## Task directions
Count how many lines below include the string "VenkateswaraPicturePalaceDarsi", and give that number without anything else.

## Material for the task

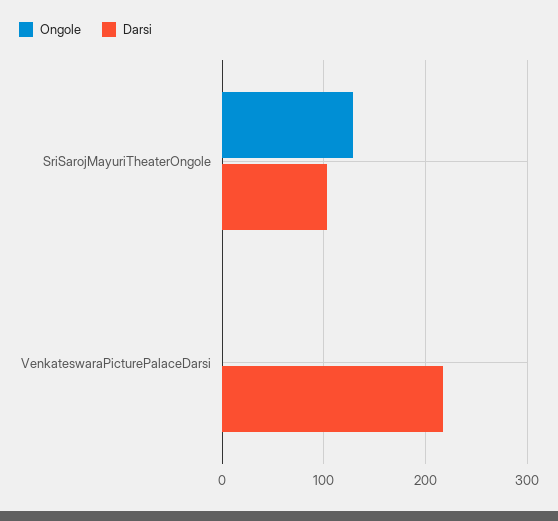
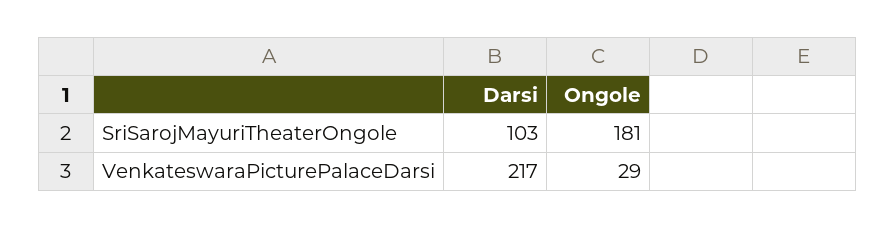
  {
    "Ongole": {
-     "SriSarojMayuriTheaterOngole": 130,
+     "SriSarojMayuriTheaterOngole": 181,
-     "VenkateswaraPicturePalaceDarsi": 0
+     "VenkateswaraPicturePalaceDarsi": 29
    },
    "Darsi": {
      "SriSarojMayuriTheaterOngole": 103,
      "VenkateswaraPicturePalaceDarsi": 217
    }
  }

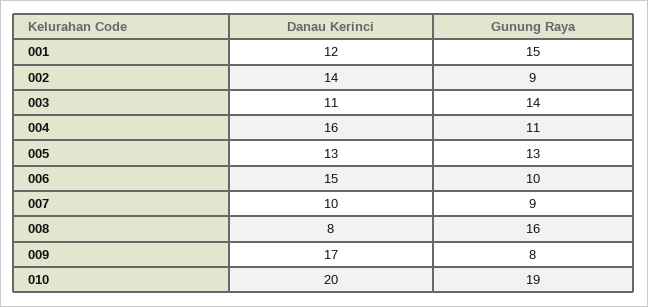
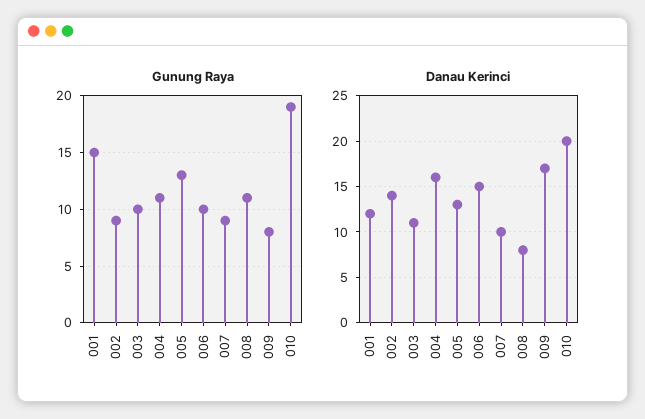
  {
    "Danau Kerinci": {
      "001": 12,
      "002": 14,
      "003": 11,
      "004": 16,
      "005": 13,
      "006": 15,
      "007": 10,
      "008": 8,
      "009": 17,
      "010": 20
    },
    "Gunung Raya": {
      "001": 15,
      "002": 9,
-     "003": 14,
+     "003": 10,
      "004": 11,
      "005": 13,
      "006": 10,
      "007": 9,
-     "008": 16,
+     "008": 11,
      "009": 8,
      "010": 19
    }
  }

## Answer to this problem
3